▶ [What this task involves] Please rewrite only the lines between the one containing "Con el tiempo, volvió" and the one containing "интересуются модой", inclusive, with "pareja" changed to "compañero" and everything else left as is. Omit the pictures.

▶ [Material for the task]
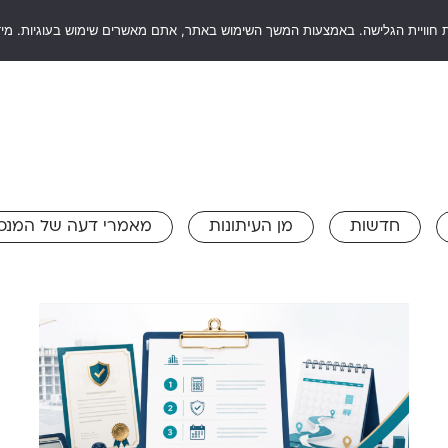
 חוויית הגלישה. באמצעות המשך השימוש באתר, אתם מאשרים שימוש בעוגיות. מיד
RentSaf
סוגי ערבויות
שאלות ותשובות
בלו
חדשות
מן העיתונות
מאמרי דעה של המנכ"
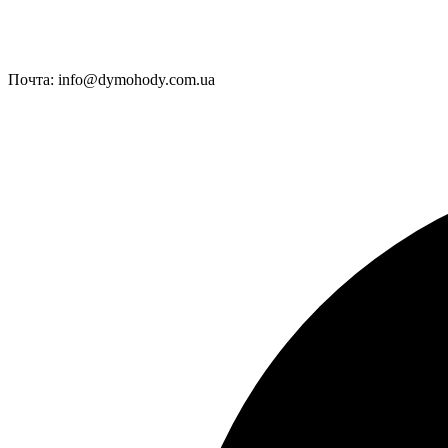
Почта:
info@dymohody.com.ua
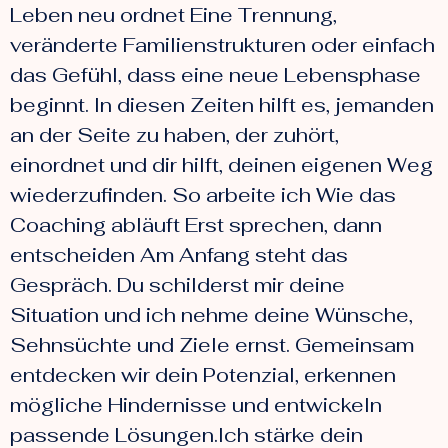
Leben neu ordnet Eine Trennung,
veränderte Familienstrukturen oder einfach
das Gefühl, dass eine neue Lebensphase
beginnt. In diesen Zeiten hilft es, jemanden
an der Seite zu haben, der zuhört,
einordnet und dir hilft, deinen eigenen Weg
wiederzufinden. So arbeite ich Wie das
Coaching abläuft Erst sprechen, dann
entscheiden Am Anfang steht das
Gespräch. Du schilderst mir deine
Situation und ich nehme deine Wünsche,
Sehnsüchte und Ziele ernst. Gemeinsam
entdecken wir dein Potenzial, erkennen
mögliche Hindernisse und entwickeln
passende Lösungen.Ich stärke dein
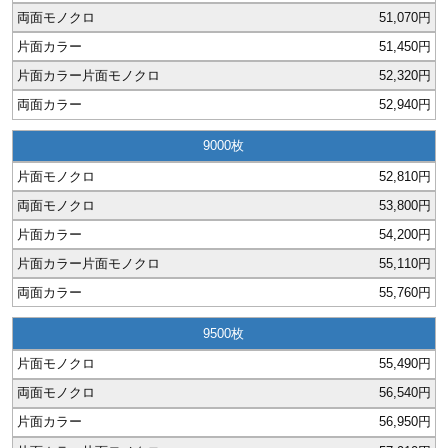
51,070円
51,450円
52,320円
52,940円
9000
52,810円
53,800円
54,200円
55,110円
55,760円
9500
55,490円
56,540円
56,950円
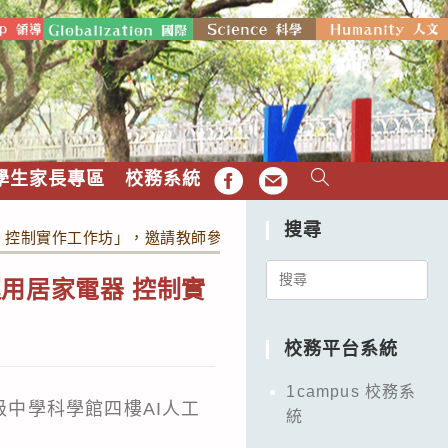
學生家長專區
校務系統
FB
EMAIL
搜尋
 控制實作工作坊」，邀請教師參加。
Search
用居家電器 控制實
for:
校務平台系統
1campus 校務系
級中學科學館四樓AI人工
統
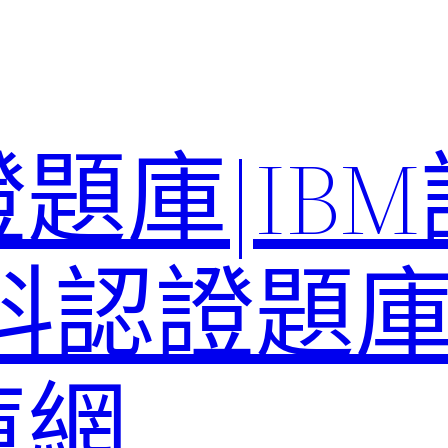
題庫|IB
科認證題庫–
庫網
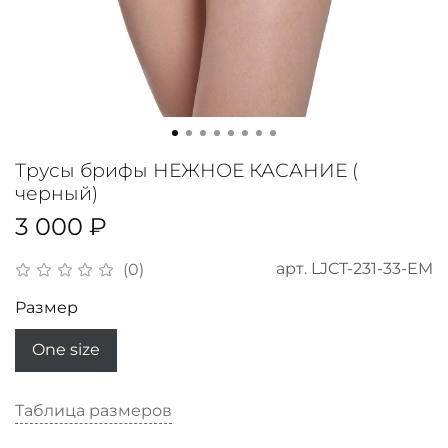
Трусы брифы НЕЖНОЕ КАСАНИЕ (
черный)
3 000 ₽
арт.
LJCT-231-33-EM
(0)
Размер
One size
Таблица размеров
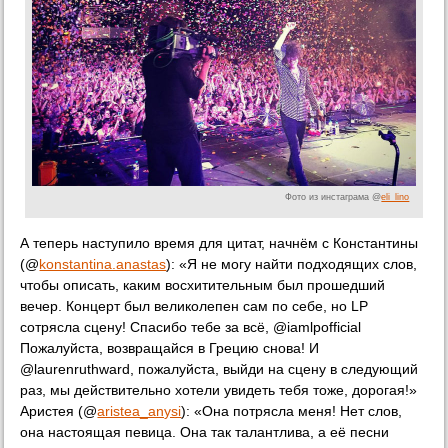
Фото из инстаграма @
eli_lino
А теперь наступило время для цитат, начнём с Константины
(@
konstantina.anastas
): «Я не могу найти подходящих слов,
чтобы описать, каким восхитительным был прошедший
вечер. Концерт был великолепен сам по себе, но LP
сотрясла сцену! Спасибо тебе за всё, @iamlpofficial
Пожалуйста, возвращайся в Грецию снова! И
@laurenruthward, пожалуйста, выйди на сцену в следующий
раз, мы действительно хотели увидеть тебя тоже, дорогая!»
Аристея (@
aristea_anysi
): «Она потрясла меня! Нет слов,
она настоящая певица. Она так талантлива, а её песни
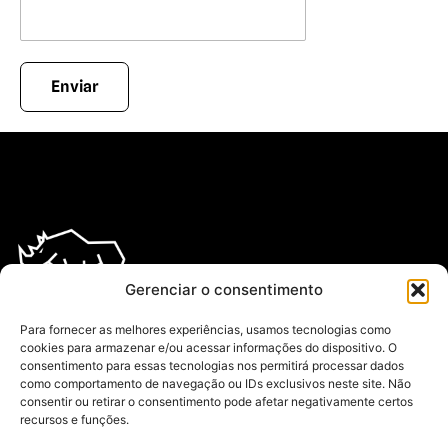
Gerenciar o consentimento
Com mais de 20 anos no mercado, somo especializados nos mais
diversos segmentos da terceirização de mão de obra.
Para fornecer as melhores experiências, usamos tecnologias como
Através da nossa experiência, prestígio e. dos mais de 1.500
cookies para armazenar e/ou acessar informações do dispositivo. O
colaboradores no Grupo Rinna.
consentimento para essas tecnologias nos permitirá processar dados
como comportamento de navegação ou IDs exclusivos neste site. Não
LINKS ÚTEIS
consentir ou retirar o consentimento pode afetar negativamente certos
INÍCIO
recursos e funções.
QUEM SOMOS
SERVIÇOS
CONTATO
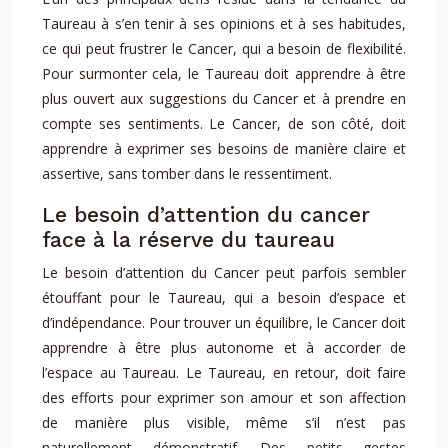
Taureau à s’en tenir à ses opinions et à ses habitudes,
ce qui peut frustrer le Cancer, qui a besoin de flexibilité.
Pour surmonter cela, le Taureau doit apprendre à être
plus ouvert aux suggestions du Cancer et à prendre en
compte ses sentiments. Le Cancer, de son côté, doit
apprendre à exprimer ses besoins de manière claire et
assertive, sans tomber dans le ressentiment.
Le besoin d’attention du cancer
face à la réserve du taureau
Le besoin d’attention du Cancer peut parfois sembler
étouffant pour le Taureau, qui a besoin d’espace et
d’indépendance. Pour trouver un équilibre, le Cancer doit
apprendre à être plus autonome et à accorder de
l’espace au Taureau. Le Taureau, en retour, doit faire
des efforts pour exprimer son amour et son affection
de manière plus visible, même s’il n’est pas
naturellement démonstratif. Des petits gestes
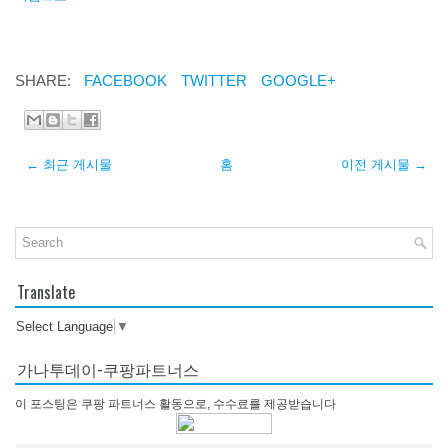
SHARE:
FACEBOOK
TWITTER
GOOGLE+
← 최근 게시물
홈
이전 게시물 →
Translate
Select Language
▼
가나투데이-쿠팡파트너스
이 포스팅은 쿠팡 파트너스 활동으로, 수수료를 제공받습니다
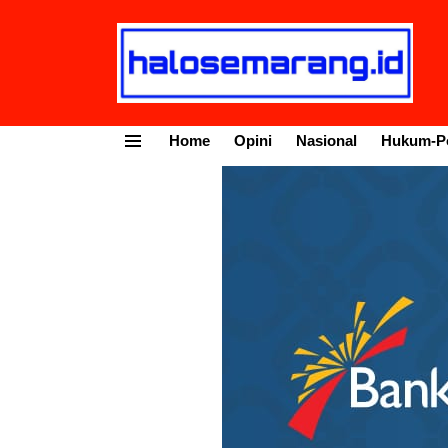
Home
Opini
Nasional
Hukum-Po
Menu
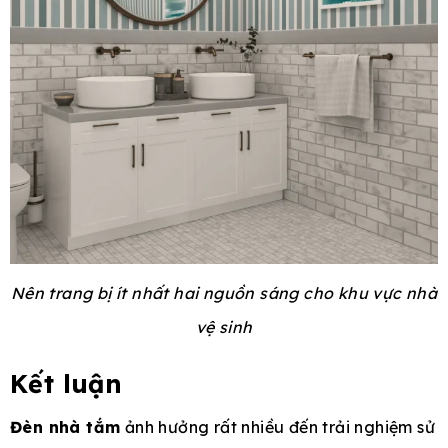
Nên trang bị ít nhất hai nguồn sáng cho khu vực nhà
vệ sinh
Kết luận
Đèn nhà tắm
ảnh hưởng rất nhiều đến trải nghiệm sử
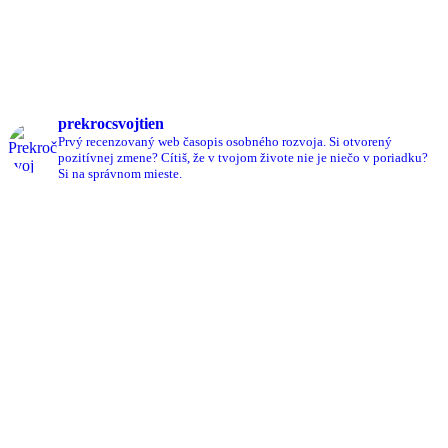
prekrocsvojtien
Prvý recenzovaný web časopis osobného rozvoja.
Si otvorený
pozitívnej zmene?
Cítiš, že v tvojom živote nie je niečo v poriadku?
Si na správnom mieste.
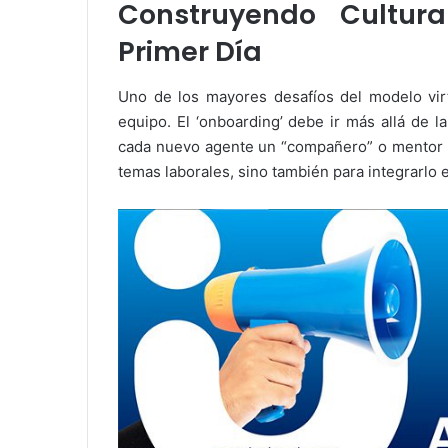
Construyendo Cultur
Primer Día
Uno de los mayores desafíos del modelo virt
equipo. El ‘onboarding’ debe ir más allá de la
cada nuevo agente un “compañero” o mentor q
temas laborales, sino también para integrarlo e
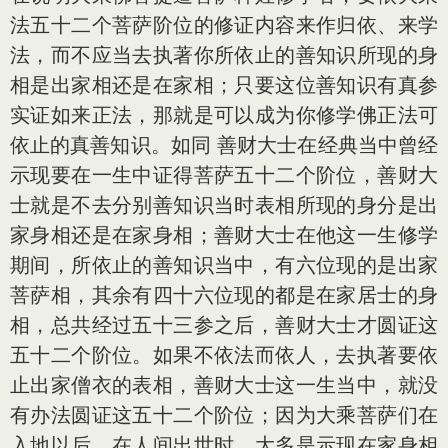
法五十二个菩萨阶位的修证内容来作归依、来学
法，而不应当去执著你所依止的善知识所现的身
相是出家相还是在家相；只要这位善知识有真参
实证如来正法，那就是可以成为你修学佛正法可
依止的真善知识。如同 善财大士在经典当中曾经
示现要在一生中证得菩萨五十二个阶位，善财大
士就是不去分别善知识当时表相所现的身分是出
家身相还是在家身相；善财大士在他这一生修学
期间，所依止的善知识当中，有六位现的是出家
菩萨相，其余有四十六位现的都是在家居士的身
相，总共经过五十三参之后，善财大士才圆证这
五十二个阶位。如果不依法而依人，去执著要依
止出家僧衣的表相，善财大士这一生当中，就没
有办法圆证这五十二个阶位；因为大乘菩萨们在
入地以后，在人间出世时，大多是示现在家身相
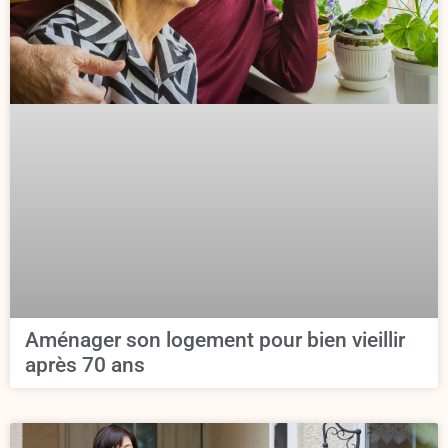
Aménager son logement pour bien vieillir
après 70 ans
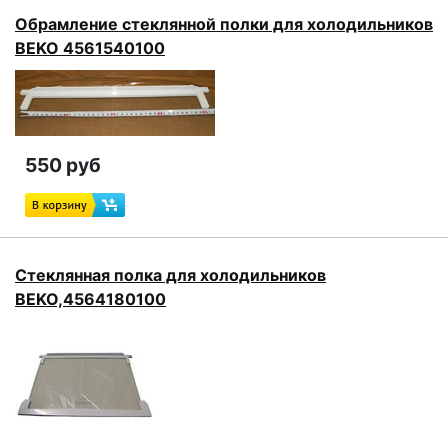
Обрамление стеклянной полки для холодильников
BEKO 4561540100
550 руб
Стеклянная полка для холодильников
BEKO,4564180100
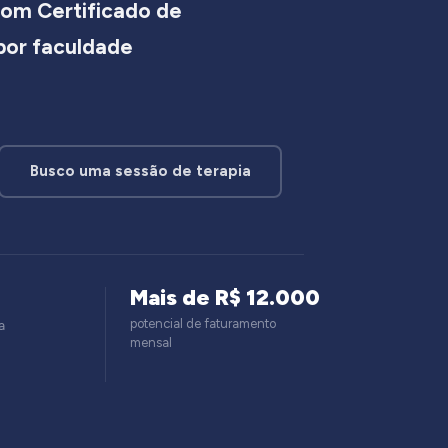
om Certificado de
 por faculdade
Busco uma sessão de terapia
Mais de R$ 12.000
potencial de faturamento
a
mensal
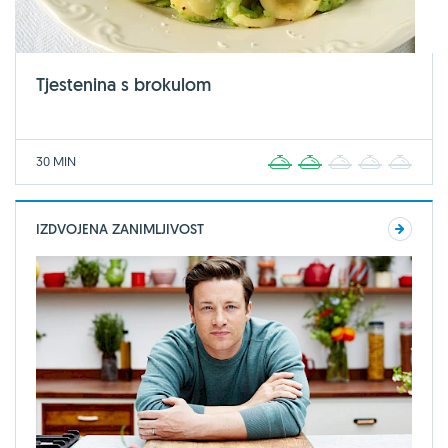
Tjestenina s brokulom
30 MIN
1
2
3
4
5
IZDVOJENA ZANIMLJIVOST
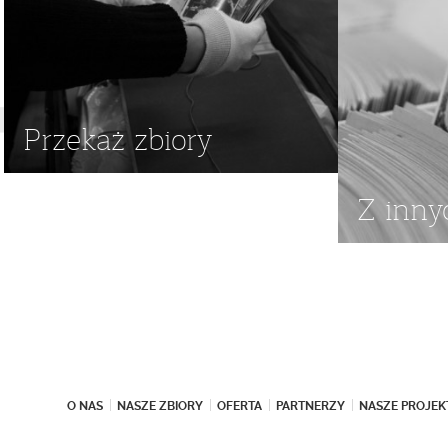
Przekaż zbiory
Z inny
O NAS
NASZE ZBIORY
OFERTA
PARTNERZY
NASZE PROJEK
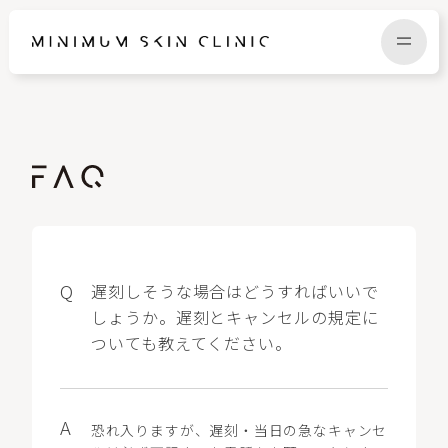
TOP
FAQ
NEWS
COLUMN
CAMPAIGN
RECRUIT
遅刻しそうな場合はどうすればいいで
しょうか。遅刻とキャンセルの規定に
ついても教えてください。
MENU / PRICE
CONTACT
恐れ入りますが、遅刻・当日の急なキャンセ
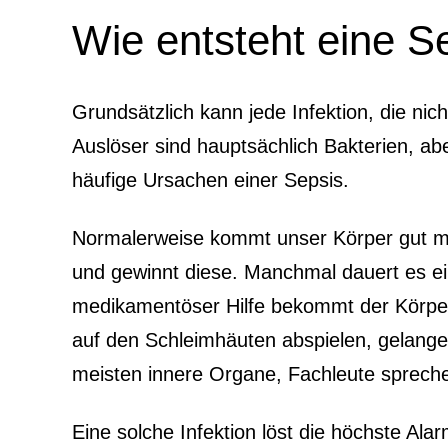
Wie entsteht eine 
Grundsätzlich kann jede Infektion, die n
Auslöser sind hauptsächlich Bakterien, a
häufige Ursachen einer Sepsis.
Normalerweise kommt unser Körper gut mit 
und gewinnt diese. Manchmal dauert es ei
medikamentöser Hilfe bekommt der Körper
auf den Schleimhäuten abspielen, gelangen
meisten innere Organe, Fachleute sprechen
Eine solche Infektion löst die höchste Al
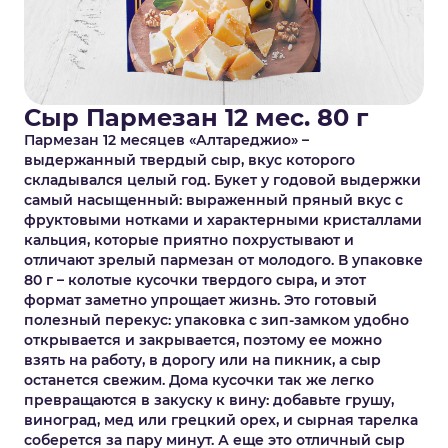
Сыр Пармезан 12 мес. 80 г
Пармезан 12 месяцев «Алтареджио» –
выдержанный твердый сыр, вкус которого
складывался целый год. Букет у годовой выдержки
самый насыщенный: выраженный пряный вкус с
фруктовыми нотками и характерными кристаллами
кальция, которые приятно похрустывают и
отличают зрелый пармезан от молодого. В упаковке
80 г – колотые кусочки твердого сыра, и этот
формат заметно упрощает жизнь. Это готовый
полезный перекус: упаковка с зип-замком удобно
открывается и закрывается, поэтому ее можно
взять на работу, в дорогу или на пикник, а сыр
останется свежим. Дома кусочки так же легко
превращаются в закуску к вину: добавьте грушу,
виноград, мед или грецкий орех, и сырная тарелка
соберется за пару минут. А еще это отличный сыр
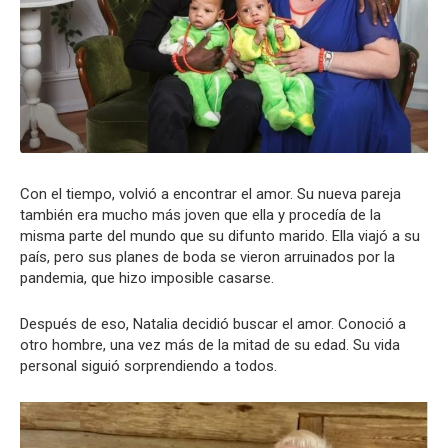
Con el tiempo, volvió a encontrar el amor. Su nueva pareja
también era mucho más joven que ella y procedía de la
misma parte del mundo que su difunto marido. Ella viajó a su
país, pero sus planes de boda se vieron arruinados por la
pandemia, que hizo imposible casarse.
Después de eso, Natalia decidió buscar el amor. Conoció a
otro hombre, una vez más de la mitad de su edad. Su vida
personal siguió sorprendiendo a todos.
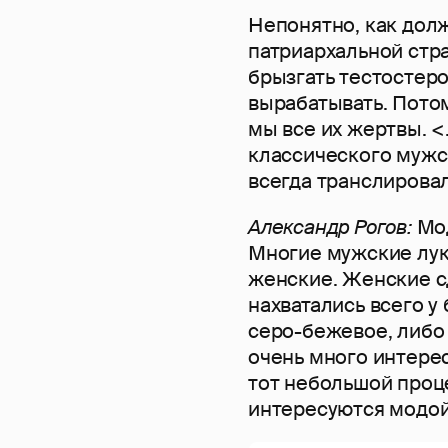
Непонятно, как дол
патриархальной стр
брызгать тестостеро
вырабатывать. Пото
мы все их жертвы. <
классического мужс
всегда транслировал
Александр Рогов:
Мод
Многие мужские луки
женские. Женские с
нахватались всего у
серо-бежевое, либо 
очень много интерес
тот небольшой проц
интересуются модой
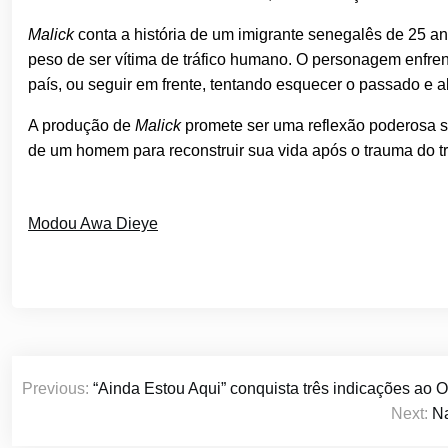
Malick
conta a história de um imigrante senegalês de 25 an
peso de ser vítima de tráfico humano. O personagem enfren
país, ou seguir em frente, tentando esquecer o passado e a
A produção de
Malick
promete ser uma reflexão poderosa so
de um homem para reconstruir sua vida após o trauma do t
Modou Awa Dieye
Navegação
Previous:
“Ainda Estou Aqui” conquista três indicações ao 
de
Next:
Na
Post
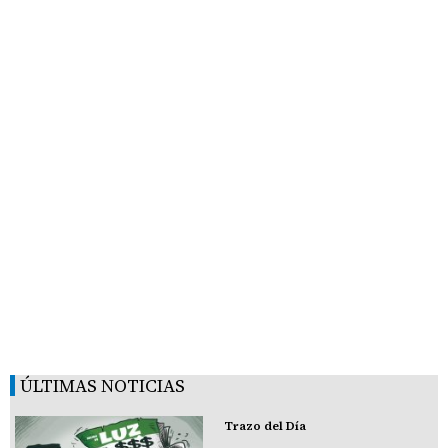
ÚLTIMAS NOTICIAS
Trazo del Día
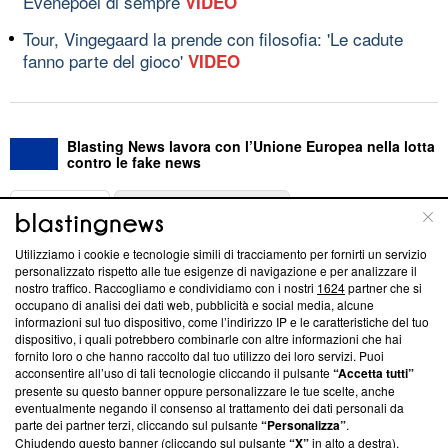
Evenepoel di sempre
VIDEO
Tour, Vingegaard la prende con filosofia: 'Le cadute
fanno parte del gioco'
VIDEO
Blasting News lavora con l’Unione Europea nella lotta
contro le fake news
ABOUT
LINEA EDITORIALE
Utilizziamo i cookie e tecnologie simili di tracciamento per fornirti un servizio
Questa sezione offre informazioni trasparenti su Blasting
personalizzato rispetto alle tue esigenze di navigazione e per analizzare il
nostro traffico. Raccogliamo e condividiamo con i nostri
1624
partner che si
News, sui nostri processi editoriali e su come ci impegniamo a
occupano di analisi dei dati web, pubblicità e social media, alcune
creare news di qualità. Inoltre, afferma la nostra aderenza a
informazioni sul tuo dispositivo, come l’indirizzo IP e le caratteristiche del tuo
‘Trust Project - News with Integrity’
Blasting News non è
dispositivo, i quali potrebbero combinarle con altre informazioni che hai
ancora membro del programma, ma ha richiesto di farne
fornito loro o che hanno raccolto dal tuo utilizzo dei loro servizi. Puoi
parte; Trust Project non ha ancora effettuato una verifica di
acconsentire all’uso di tali tecnologie cliccando il pulsante
“Accetta tutti”
conformità agli standard.
presente su questo banner oppure personalizzare le tue scelte, anche
eventualmente negando il consenso al trattamento dei dati personali da
parte dei partner terzi, cliccando sul pulsante
“Personalizza”
.
Su di noi
Chiudendo questo banner (cliccando sul pulsante
“X”
in alto a destra),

▶ [Your response]
Con el tiempo, volvió a encontrar el amor. Su nueva compañero
también era mucho más joven que ella y procedía de la
misma parte del mundo que su difunto marido. Ella viajó a su
país, pero sus planes de boda se vieron arruinados por la
pandemia, que hizo imposible casarse.
Después de eso, Natalia decidió buscar el amor. Conoció a
otro hombre, una vez más de la mitad de su edad. Su vida
personal siguió sorprendiendo a todos.
Непонятно, как дол
патриархальной стр
брызгать тестостеро
вырабатывать. Пото
мы все их жертвы. <
классического мужс
всегда транслировал
Александр Рогов:
Мод
Многие мужские луки
женские. Женские с
нахватались всего у
серо-бежевое, либо 
очень много интерес
тот небольшой проц
интересуются модой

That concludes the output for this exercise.